Кроме военных моряков в вечерней школе учились ребята срочной службы из лётных частей. Они в большинстве своём обслуживали реактивные истребители МиГ-15, только что принятые тогда на вооружение, и были в восторге от этих самолётов. «Лётчики в Корее сбивают на них американские самолёты, как хотят, – с восторгом рассказывали они. – Полное превосходство в воздухе по скорости, манёвренности и вооружению. Во время боя общий счет сбитых самолётов обычно 8:2 в нашу пользу».
Примерно через полгода моя служба в оркестре, к сожалению, закончилась: из московского музыкального училища прислали ребят-юнг, а нас, не имеющих специального музыкального образования, списали на корабли. Я попал горнистом на эсминец «Вёрткий» и своим назначением остался доволен. «Попасть на боевой корабль, побывать в море, почувствовать силу морской стихии во время шторма, – думал я, – вот здорово!». Коля Макаров помог мне быстро выучить все сигналы, подаваемые на сигнальной трубе. Но мой восторг быстро остудил старпом.
– Ученье – свет, а неученье – тьма, – многозначительно сказал он. – Мы скоро уходим на полигон для проведения учебных стрельб, а потом – на боевое дежурство. Так что о школе можете забыть.
А я так хотел учиться! Расстроенный, я вечером прибежал к Юре.
– Снова мне не удастся закончить десятый класс, – с горечью пожаловался я брату. – Не везёт мне с учёбой.
Но Юра успокоил меня.
– Не расстраивайся, – уверенно сказал он. – У нас на складе есть свободные штатные должности. Думаю, что начальник склада пойдёт мне навстречу. Завтра с секретной почтой буду в штабе флота, есть у меня там друзья.

--- --- ---

ЗАДАНИЯ:
- a) Ответьте на вопросы по отрывку о службе на флоте и пометьте ответы так же, как вопросы:
(i) Какие самолёты обслуживали ребята срочной службы из лётных частей?
(ii) Кем и на какой корабль попал автор после службы в оркестре?
(iii) Кто помог автору быстро выучить сигналы, подаваемые на сигнальной трубе?
- b) Продолжите отрывок о службе на флоте, начав сразу после последней реплики Юры.

МАТЕРИАЛЫ:
--- --- ---

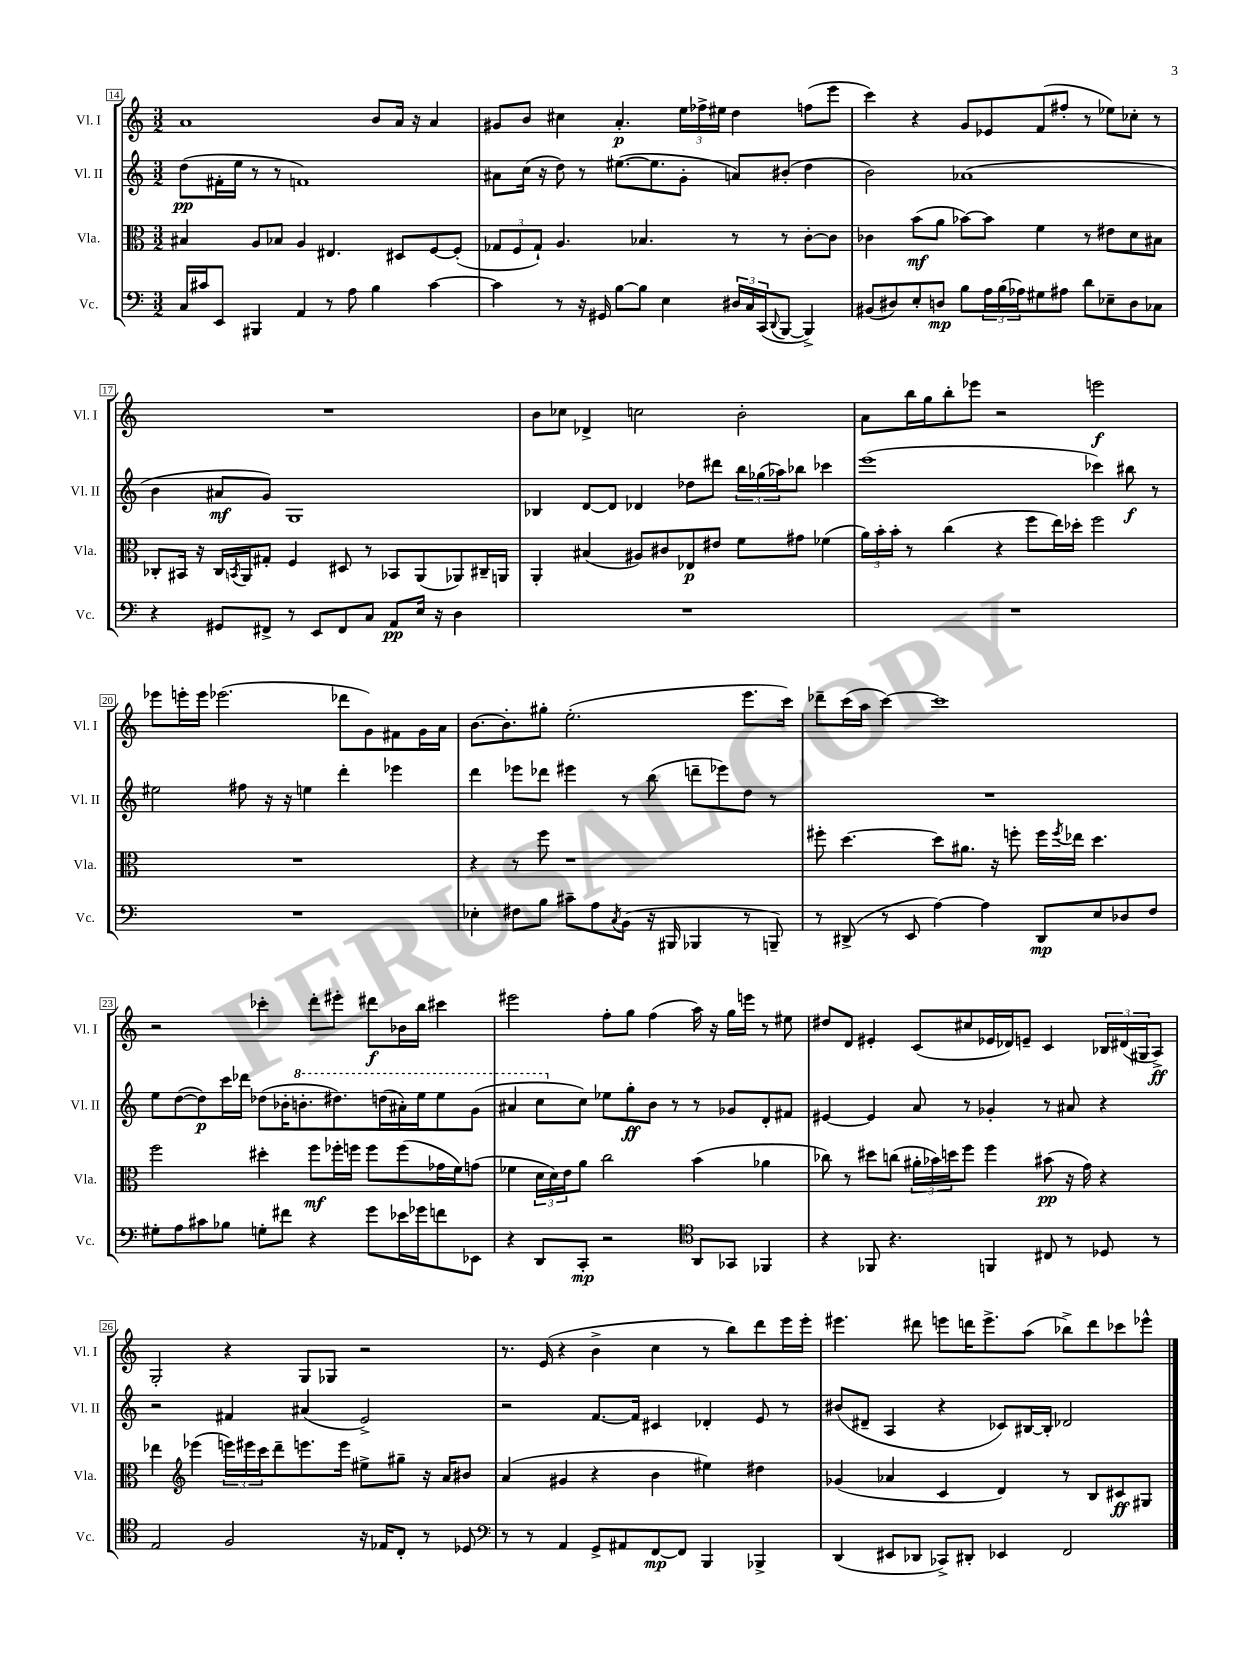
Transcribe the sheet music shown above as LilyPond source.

--- --- ---

ОТВЕТЫ К ЗАДАНИЯМ:
- a)
(i) Реактивные истребители МиГ-15.
(ii) Горнистом на эсминец «Вёрткий».
(iii) Коля Макаров.

- b)
К моему удивлению, меньше чем через неделю пришёл приказ о моём переводе на артиллерийский склад, и учёба в школе была продолжена. «Вот что значит флотская дружба и солидарность! – подумал я. – Теперь уж точно получу аттестат зрелости».
Мечты сбываются
1
С переводом на новое место службы мне удалось решить две задачи: во-первых, я смог продолжать учёбу в вечерней школе; во-вторых, мы оказались с братом снова вместе.
Родители, узнав из моего письма, что мы с Юрой служим в одной части, были очень рады. Однако возникли новые трудности: в школу приходилось ходить за четыре километра, в мороз и пургу, причём без ужина (по распорядку дня ужин был позже моего ухода в школу). Правда, наш кок на свой страх и риск в первое время оставлял мне на камбузе еду, но старшина роты, узнав об этом, строго наказал его. Пришлось брать с собой в карманы сухари. Были случаи, когда мне удавалось доехать до школы на грузовой машине – помогали ребята, стоящие на КПП дороги, ведущей в посёлок Жилдорбат. На мою беду, вредный старшина роты стал меня ставить для несения службы только в караул, в результате чего половину занятий в школе я пропускал, что отрицательно сказывалось на моих оценках.
Из-за этих трудностей Юра решил перевести меня в посёлок Десна, где при Доме офицеров была вечерняя школа. Так за три месяца до выпускных экзаменов я оказался в Артиллерийском управлении Тихоокеанского флота и стал фельдъегерем секретной части, начальником которой был друг моего брата старшина 1-й статьи Володя Злобин. Он, как и Юра, занимал офицерскую должность. Моим непосредственным начальником стал Алексей (его украинскую фамилию с окончанием на букву «о» я, к сожалению, забыл). Три раза в неделю ходили мы с ним по льду бухты Десна в различные части и учреждения флота. Я нёс секретную почту, а он сопровождал меня с карабином за плечом. Возвращались мы всегда уставшие и промокшие, с толстым слоем морской соли на ботинках (бухта хоть и замерзала, но весной на поверхности льда всегда лежал мокрый снег, перемешанный с морской солью).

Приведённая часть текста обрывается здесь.